L’annonce a été faite cette semaine par l’Africa CDC (Centre africain de contrôle et de prévention des maladies). Développée par Novartis et la Medicines for Malaria Venture (MMV) dans le cadre du consortium PAMAfrica, la nouvelle combinaison thérapeutique associe artéméther et luméfantrine. Présentée sous une forme soluble dans le lait maternel, légèrement sucrée, elle répond enfin aux besoins des bébés de très faible poids, jusque-là dépourvus de traitement sûr.
Jusqu’ici, les nourrissons de moins de 5 kg étaient particulièrement exposés au risque de surdosage, faute de médicaments adaptés.
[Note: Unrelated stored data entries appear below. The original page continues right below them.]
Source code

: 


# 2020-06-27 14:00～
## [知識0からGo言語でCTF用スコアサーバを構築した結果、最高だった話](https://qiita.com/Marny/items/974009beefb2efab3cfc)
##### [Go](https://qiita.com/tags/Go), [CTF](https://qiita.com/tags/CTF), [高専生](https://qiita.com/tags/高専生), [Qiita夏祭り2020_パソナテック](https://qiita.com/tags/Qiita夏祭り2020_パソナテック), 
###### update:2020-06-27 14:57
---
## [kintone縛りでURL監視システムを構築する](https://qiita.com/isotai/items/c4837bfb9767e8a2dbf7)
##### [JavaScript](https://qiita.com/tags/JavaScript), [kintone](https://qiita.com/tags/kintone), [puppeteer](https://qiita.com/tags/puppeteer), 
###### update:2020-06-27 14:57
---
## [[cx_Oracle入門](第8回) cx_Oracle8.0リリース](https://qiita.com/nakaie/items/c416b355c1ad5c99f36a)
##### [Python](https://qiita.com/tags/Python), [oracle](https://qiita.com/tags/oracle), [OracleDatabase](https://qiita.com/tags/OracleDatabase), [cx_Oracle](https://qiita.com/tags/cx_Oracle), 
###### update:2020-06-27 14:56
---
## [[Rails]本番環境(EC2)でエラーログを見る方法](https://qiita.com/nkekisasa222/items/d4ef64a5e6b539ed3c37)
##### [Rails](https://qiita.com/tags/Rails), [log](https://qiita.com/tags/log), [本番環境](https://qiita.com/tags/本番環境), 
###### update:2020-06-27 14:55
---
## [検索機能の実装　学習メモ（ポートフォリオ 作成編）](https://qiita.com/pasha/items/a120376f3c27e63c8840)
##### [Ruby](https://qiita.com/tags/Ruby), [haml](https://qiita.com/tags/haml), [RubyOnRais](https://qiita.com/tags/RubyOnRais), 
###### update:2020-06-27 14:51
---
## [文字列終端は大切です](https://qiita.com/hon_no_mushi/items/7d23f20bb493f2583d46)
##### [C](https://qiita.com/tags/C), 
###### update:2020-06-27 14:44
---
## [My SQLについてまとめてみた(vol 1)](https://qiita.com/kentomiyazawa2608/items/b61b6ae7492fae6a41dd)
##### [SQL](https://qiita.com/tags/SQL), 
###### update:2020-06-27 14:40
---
Cette innovation vient combler ce vide thérapeutique et devrait sauver des milliers de vies chaque année.
Huit pays africains, dont le Nigeria et le Kenya, ont participé aux essais cliniques. Ces recherches ont permis de tester l’efficacité et la tolérance de la nouvelle formulation dans des contextes réels, renforçant ainsi sa crédibilité scientifique.
L’initiative s’inscrit dans une dynamique plus large d’innovation en santé sur le continent africain, où les acteurs locaux et internationaux multiplient les collaborations.
Consciente de l’urgence sanitaire, Novartis s’est engagée à mettre ce traitement à disposition à un prix quasi non lucratif. L’objectif est de garantir un accès rapide et équitable, notamment dans les zones rurales où le paludisme fait des ravages. L’Africa CDC voit dans cette annonce une étape essentielle vers la réduction drastique de la mortalité infantile liée à la maladie.
Avec ce nouveau traitement, l’Afrique se dote d’un outil supplémentaire pour protéger ses enfants les plus vulnérables. Un espoir concret dans la bataille contre le paludisme, qui tue encore près d’un demi-million d’Africains chaque année, principalement des enfants de moins de cinq ans.